Richard’s discovery of literature, albeit in the form of a piece of popular culture, ignites a lifelong passion for reading, an activity to which he devotes himself as fervently as Granny does to being a Seventh Day Adventist. Her belief that her grandson’s engagement with fiction is the Devil’s work creates a tension between the two that last throughout Richard’s life as well. But her resistance to his fascination with the written word only deepens his interest and emotional connection to the fascinating world of make-believe.


When the family relocates to live with Aunt Maggie and Uncle Hoskins, Richard enjoys a brief period of prosperity, though his incredulousness that there is always enough food leads him to hoard bread, fearing that one day it will again run out. His concern is warranted, for after playing a prank on Richard and pretending to drive their wagon into the Mississippi river, Hoskins is murdered by white men who resent his prosperous business. The foreshadowing of this racially motivated murder heightens the sense of fear and foreboding in an already violence-ridden chapter.

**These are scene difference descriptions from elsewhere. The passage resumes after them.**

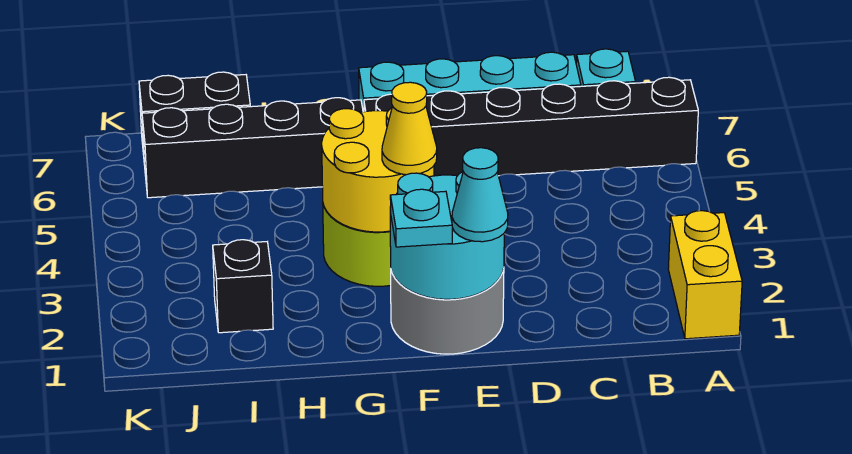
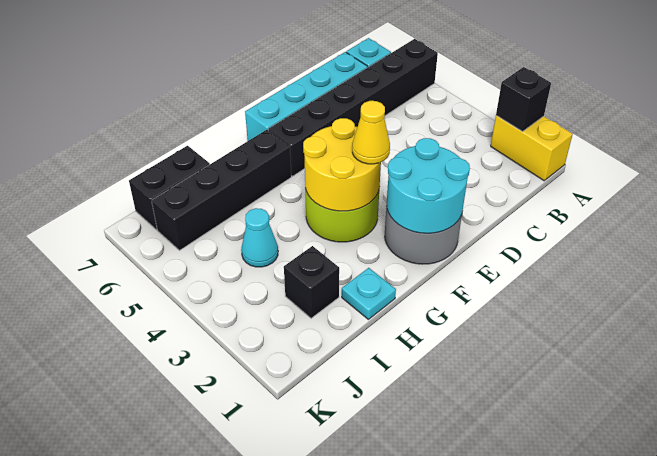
none -> black 1x1 brick [496,67,551,132]
cyan 1x1 cone [452,148,508,242] -> cyan 1x1 cone moved to [241,208,278,267]
cyan 1x1 plate [390,189,452,247] -> cyan 1x1 plate moved to [342,268,396,319]

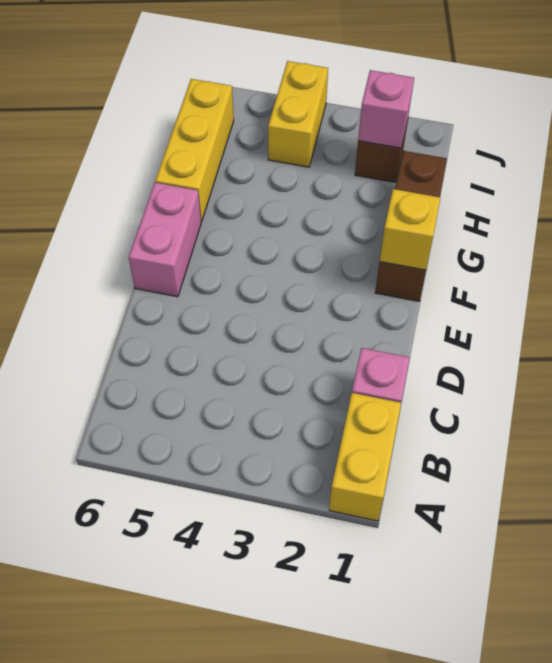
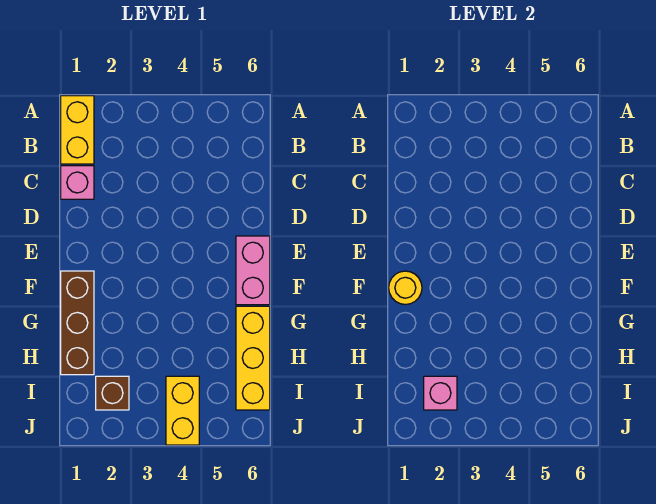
yellow 1x1 brick [380,189,440,270] -> yellow 1x1 round brick [389,271,422,305]

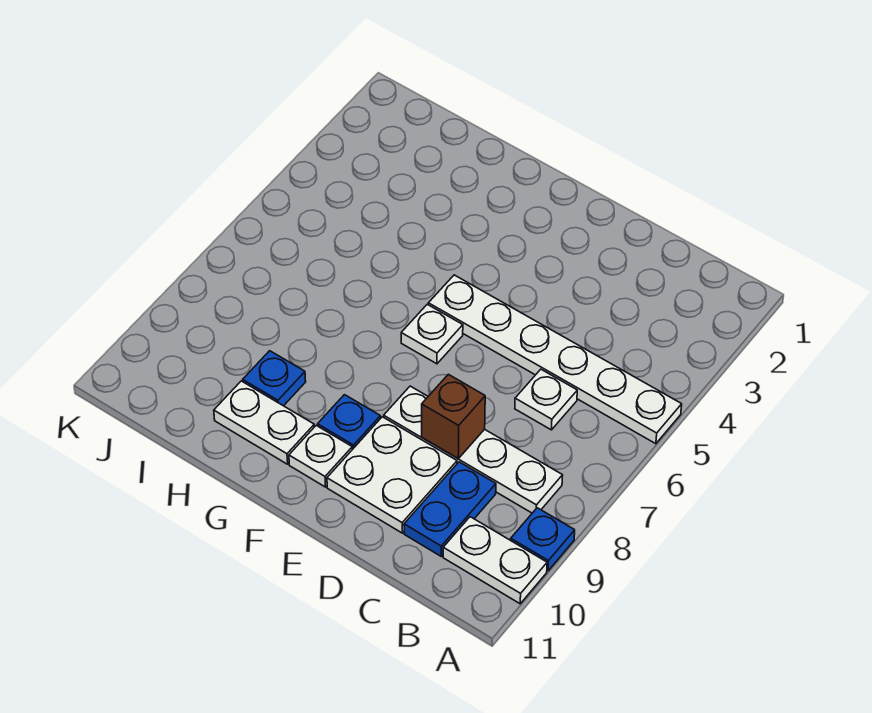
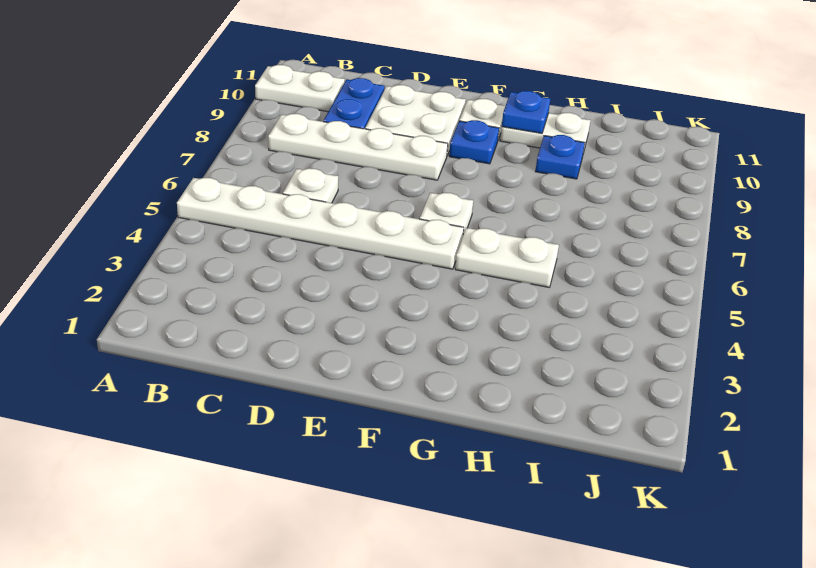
blue 1x1 plate [511,508,575,571] -> blue 1x1 plate moved to [502,91,550,133]
brown 1x1 brick [422,374,485,458] -> none
none -> white 1x2 plate [455,228,559,287]

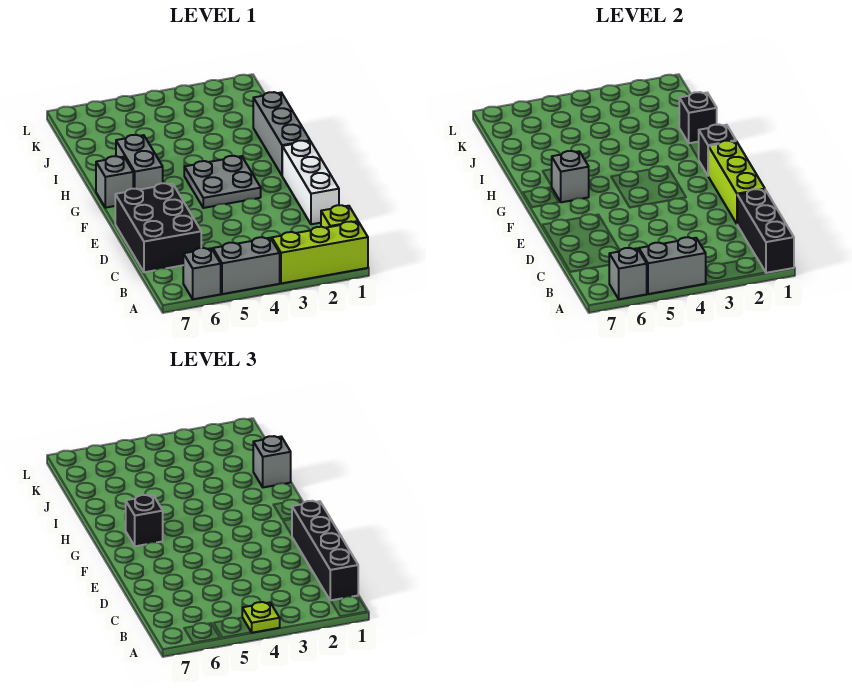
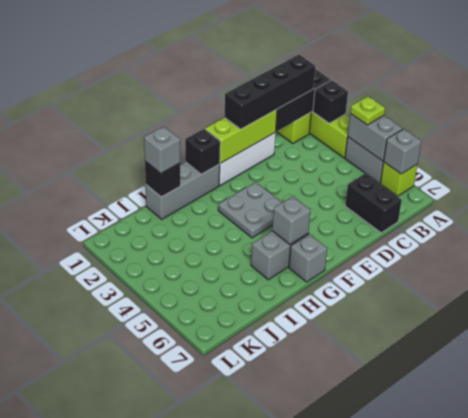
grey 1x1 brick [183,248,221,299] -> lime 1x1 brick [380,162,418,196]
black 2x3 brick [115,183,201,272] -> black 1x2 brick [345,174,402,233]
black 1x1 brick [126,495,163,546] -> black 1x1 brick moved to [313,80,348,123]

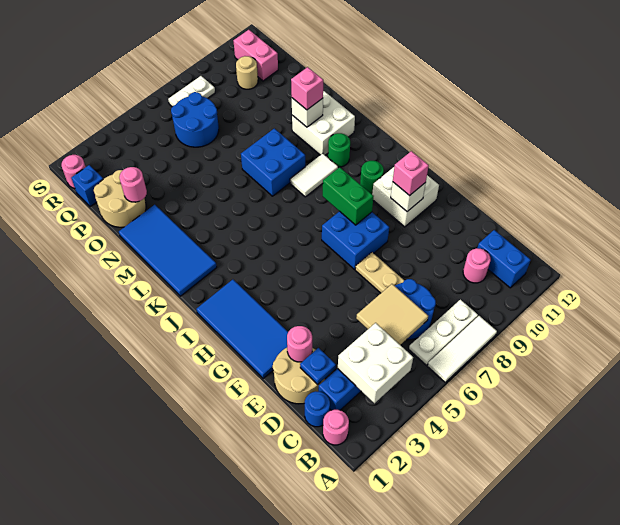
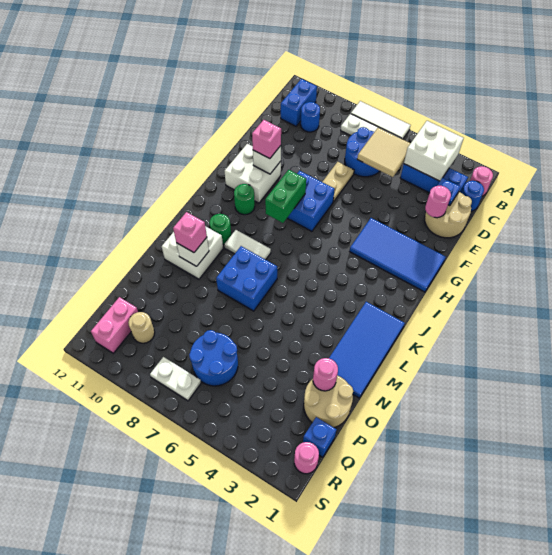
pink 1x1 round brick [463,248,491,283] -> blue 1x1 round brick [301,102,320,132]
blue 2x4 tile [197,280,288,378] -> blue 2x4 tile turned to [350,218,446,292]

Back at Granny’s, Richard witnesses two strange sights in rapid succession. The first is a group of black soldiers preparing to defend their country from the “enemy,” suggesting a cause worthy of sacrifice for one’s country has provided benefits and comforts of some sort. The ironic fact that black Americans seldom receive such rewards in a country they are nevertheless willing to fight and die for is not lost on Richard, who soon thereafter comments that he has seen elephants outside, confusing the image of black-and-white striped uniformed men on a chain gang with a picture he recalls seeing of zebras. He is conscious of the injustice that black men are treated worse than animals by a country that depends on their labor and willingness to serve.


The motif of racial injustice is further revealed in Richard’s venture into the white world to try to sell his dog, a gift from Professor Matthews who also is linked to racial violence with the suggestion that he killed a white woman and therefore had to flee north. Although Richard’s principles seem sound in refusing to sell Betsy to a white woman for three cents under his asking price, outraging her and leading her to yell at him “nigger boy,” his decision yields further misfortune when the dog is killed and his stomach still hungers. At the chapter’s end, there is an enormous gap between the outside world in which the war has been won and planes circle overhead, and the internal world of Richard’s family, in which poverty lingers overhead and Christmas is celebrated with a meager orange. The image of Richard sucking the juice from his orange and carefully consuming the pieces of peel suggests a boy seeking to enjoy the marrow of life but whose family and racial circumstances have instead provided him with too limited means to achieve much.